» Work task
Return the passage of the article below on the India-China border clash between "Twenty Indian Army" and "the two countries.", inclusive, copied word for word.

» Document extract
China is "throwing punches" and provoking its neighbours at a time when everyone expected that it would renounce confrontation and focus on the country's economy, a top former United States diplomat on Asian affairs has said in the wake of escalating border tensions between India and China.
Twenty Indian Army personnel, including a Colonel, were killed in the clash with Chinese troops in the Galwan Valley in eastern Ladakh on Monday night, the biggest military confrontation in over five decades that has significantly escalated the already volatile border standoff between the two countries.
"China is throwing punches and provoking its neighbours at a time when you'd think Beijing would want to ease up on confrontation and focus on the economy at home. Instead, Xi Jinping is making a conscious appeal to Chinese nationalism and appears to be calculating that China can handle the consequences of these actions," Asia Society Policy Institute vice president Daniel Russel said.
China's GDP took the worst hit since the disastrous Cultural Revolution in 1976, plummeting by 6.8 per cent in the first quarter of 2020 as the country took unprecedented measures to fight the coronavirus pandemic that brought the world's second largest economy to a standstill.

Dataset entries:
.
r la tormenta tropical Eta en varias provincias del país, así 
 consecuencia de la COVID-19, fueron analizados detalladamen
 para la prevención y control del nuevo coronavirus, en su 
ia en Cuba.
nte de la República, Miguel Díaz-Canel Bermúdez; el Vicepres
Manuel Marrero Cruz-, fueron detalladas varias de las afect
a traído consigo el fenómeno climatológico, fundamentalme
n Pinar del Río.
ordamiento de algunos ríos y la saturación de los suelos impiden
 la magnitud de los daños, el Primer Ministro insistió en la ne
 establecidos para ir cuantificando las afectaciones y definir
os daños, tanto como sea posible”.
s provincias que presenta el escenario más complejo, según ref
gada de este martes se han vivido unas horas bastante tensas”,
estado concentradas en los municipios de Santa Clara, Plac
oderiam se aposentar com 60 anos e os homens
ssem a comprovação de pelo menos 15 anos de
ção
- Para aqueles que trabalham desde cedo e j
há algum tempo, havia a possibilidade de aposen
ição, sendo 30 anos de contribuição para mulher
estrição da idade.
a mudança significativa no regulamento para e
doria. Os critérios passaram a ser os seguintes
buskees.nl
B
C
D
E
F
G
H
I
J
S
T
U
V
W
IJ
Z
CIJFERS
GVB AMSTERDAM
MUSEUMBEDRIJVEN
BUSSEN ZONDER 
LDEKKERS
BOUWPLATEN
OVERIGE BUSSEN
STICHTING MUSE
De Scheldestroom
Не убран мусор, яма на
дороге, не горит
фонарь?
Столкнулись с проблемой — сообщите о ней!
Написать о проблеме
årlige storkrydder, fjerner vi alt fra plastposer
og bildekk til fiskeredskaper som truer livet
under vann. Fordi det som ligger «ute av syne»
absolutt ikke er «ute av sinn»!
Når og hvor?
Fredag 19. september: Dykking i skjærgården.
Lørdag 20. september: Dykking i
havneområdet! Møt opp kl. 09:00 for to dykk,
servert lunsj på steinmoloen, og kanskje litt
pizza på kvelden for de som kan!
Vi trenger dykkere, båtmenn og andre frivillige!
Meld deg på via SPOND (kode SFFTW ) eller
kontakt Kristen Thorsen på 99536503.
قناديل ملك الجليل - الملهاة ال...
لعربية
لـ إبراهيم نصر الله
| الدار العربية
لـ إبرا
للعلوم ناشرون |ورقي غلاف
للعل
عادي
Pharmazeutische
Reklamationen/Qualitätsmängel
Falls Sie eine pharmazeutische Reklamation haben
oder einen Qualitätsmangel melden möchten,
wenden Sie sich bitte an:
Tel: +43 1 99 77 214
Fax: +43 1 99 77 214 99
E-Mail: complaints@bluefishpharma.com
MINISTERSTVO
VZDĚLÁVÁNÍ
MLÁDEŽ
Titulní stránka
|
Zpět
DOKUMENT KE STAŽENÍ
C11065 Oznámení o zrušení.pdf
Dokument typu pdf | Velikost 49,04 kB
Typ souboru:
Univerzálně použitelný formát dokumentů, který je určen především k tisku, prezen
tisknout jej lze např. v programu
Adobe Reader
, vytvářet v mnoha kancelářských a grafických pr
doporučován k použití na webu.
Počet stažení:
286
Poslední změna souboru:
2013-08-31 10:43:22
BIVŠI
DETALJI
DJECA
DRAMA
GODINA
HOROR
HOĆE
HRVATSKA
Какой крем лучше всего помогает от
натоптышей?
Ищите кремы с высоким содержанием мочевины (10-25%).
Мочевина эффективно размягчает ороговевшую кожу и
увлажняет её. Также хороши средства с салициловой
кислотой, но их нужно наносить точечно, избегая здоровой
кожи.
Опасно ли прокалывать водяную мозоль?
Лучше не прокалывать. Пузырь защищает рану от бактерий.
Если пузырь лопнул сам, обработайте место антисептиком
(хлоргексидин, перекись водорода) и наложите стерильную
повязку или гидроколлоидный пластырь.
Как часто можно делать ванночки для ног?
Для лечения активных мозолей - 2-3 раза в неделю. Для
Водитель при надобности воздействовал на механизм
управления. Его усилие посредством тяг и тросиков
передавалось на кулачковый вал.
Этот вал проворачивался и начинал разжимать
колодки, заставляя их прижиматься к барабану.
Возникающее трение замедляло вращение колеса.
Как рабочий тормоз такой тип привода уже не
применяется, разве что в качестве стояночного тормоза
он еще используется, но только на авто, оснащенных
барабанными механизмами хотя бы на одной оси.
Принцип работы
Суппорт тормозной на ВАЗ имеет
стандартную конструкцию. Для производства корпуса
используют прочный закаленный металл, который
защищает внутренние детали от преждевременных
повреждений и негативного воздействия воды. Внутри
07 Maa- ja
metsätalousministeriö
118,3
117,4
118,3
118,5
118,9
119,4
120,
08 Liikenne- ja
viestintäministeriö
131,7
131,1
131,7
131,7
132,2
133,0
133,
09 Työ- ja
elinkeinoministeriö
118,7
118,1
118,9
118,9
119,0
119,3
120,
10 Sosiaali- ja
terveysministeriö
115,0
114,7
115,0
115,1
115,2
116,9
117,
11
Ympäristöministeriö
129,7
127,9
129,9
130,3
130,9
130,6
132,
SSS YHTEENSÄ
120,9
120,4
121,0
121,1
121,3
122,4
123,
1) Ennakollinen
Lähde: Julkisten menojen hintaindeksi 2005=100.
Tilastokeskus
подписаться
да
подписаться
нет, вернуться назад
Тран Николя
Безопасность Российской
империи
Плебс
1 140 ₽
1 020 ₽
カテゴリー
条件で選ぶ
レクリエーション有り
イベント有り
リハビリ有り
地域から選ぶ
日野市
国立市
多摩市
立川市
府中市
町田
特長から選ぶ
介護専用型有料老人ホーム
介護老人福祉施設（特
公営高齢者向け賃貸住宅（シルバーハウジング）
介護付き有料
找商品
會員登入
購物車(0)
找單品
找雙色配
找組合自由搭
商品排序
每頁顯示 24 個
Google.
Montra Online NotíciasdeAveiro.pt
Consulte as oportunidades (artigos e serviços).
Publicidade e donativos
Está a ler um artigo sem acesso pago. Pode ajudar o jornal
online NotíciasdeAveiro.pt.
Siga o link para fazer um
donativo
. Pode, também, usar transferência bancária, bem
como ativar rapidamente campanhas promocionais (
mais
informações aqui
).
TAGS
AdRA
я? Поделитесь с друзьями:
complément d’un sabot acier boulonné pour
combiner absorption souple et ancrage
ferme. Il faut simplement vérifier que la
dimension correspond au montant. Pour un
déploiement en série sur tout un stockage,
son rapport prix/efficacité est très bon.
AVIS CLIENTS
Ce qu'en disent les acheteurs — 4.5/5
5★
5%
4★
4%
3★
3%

» Answer space
Twenty Indian Army personnel, including a Colonel, were killed in the clash with Chinese troops in the Galwan Valley in eastern Ladakh on Monday night, the biggest military confrontation in over five decades that has significantly escalated the already volatile border standoff between the two countries.